Indexing in NumPy is similar to indexing in Python lists, except multiple indices can be used to access elements in multidimensional arrays.
array = np.array([(1, 2, 3), (4, 5, 6)])
# Indexing
print(array [1]) # Output: [4 5 6]
print(array [0, 1]) # Output: 2
print(array [1, 2]) # Output: 6
# Slicing to access subarrays of a NumPy array
print(array [:, 1:]) # Output: [[2 3] [5 6]]
Array Operations
NumPy arrays support a variety of operations, including mathematical functions and arithmetic, such as element-wise addition and multiplication.

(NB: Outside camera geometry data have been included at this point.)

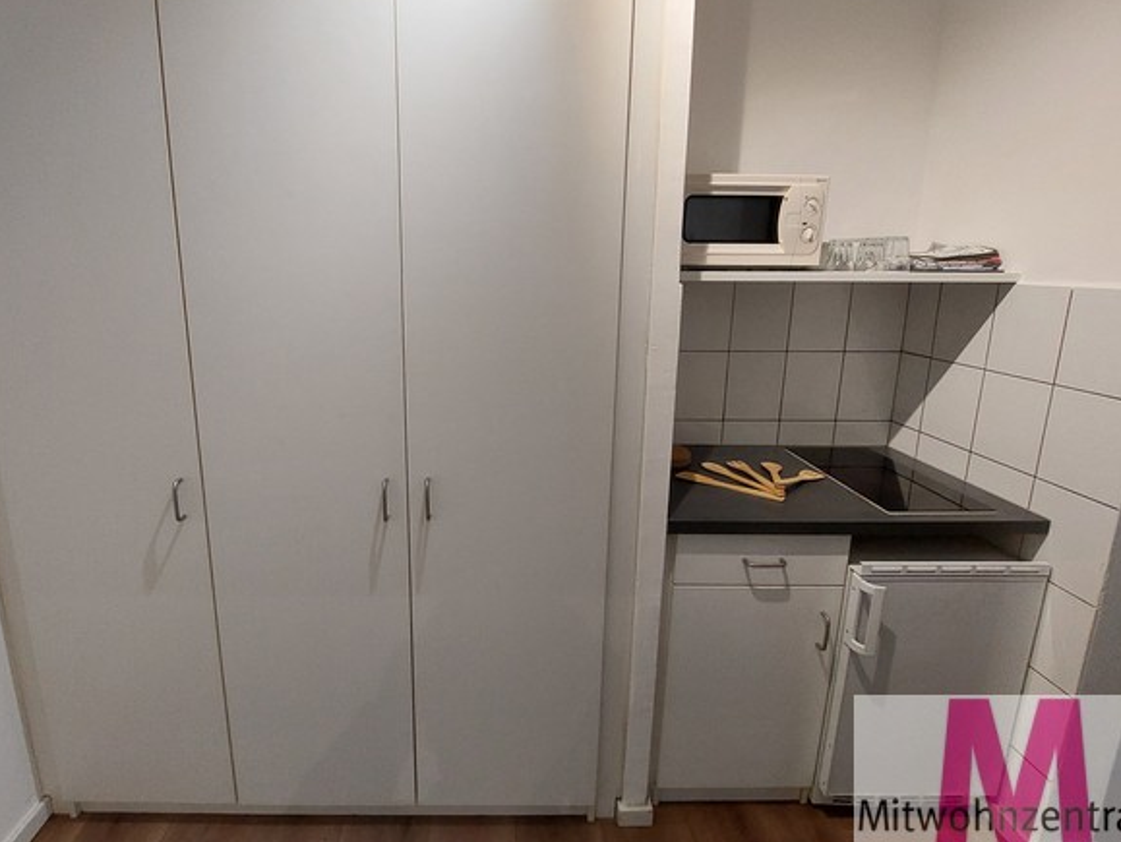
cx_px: 483
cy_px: 369
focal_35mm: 16
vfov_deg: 77.8
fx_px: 518
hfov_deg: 93.9
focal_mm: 1.74
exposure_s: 1/50
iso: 320
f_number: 2.2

a = np.array([(1, 2, 3), (4, 5, 6)])
b = np.array([[1, 2, 3], [1, 2, 3]])
print(a) # Output: [[1 2 3] [4 5 6]]
print(b) # Output: [[1 2 3] [1 2 3]]
print(a + b) # Output: [[2 4 6] [5 7 9]]
print(a * b) # Output: [[ 1 4 9] [ 4 10 18]]
Furthermore, there are other crucial mathematical functions that can be applied to individual or multiple arrays.
Mutability
NumPy arrays are mutable, though they have certain limitations. For example, you can modify an existing element in an array:
# Modify an element
a[1][1] = 100
print(a) # Output: [[ 1 2 3] [ 4 100 6]]
# Attempt to add an element (will cause an error)
a[3] = 100 # Uncommenting this will raise an IndexError
To conclude, NumPy arrays allocate a contiguous block of memory, ensuring fast access and manipulation but restricting the ability to resize after creation.
By mastering these core functionalities, you can leverage NumPy arrays for efficient numerical computing and data manipulation in your projects. Save this guide for quick reference and further practice as you delve deeper into data science and numerical analysis with NumPy.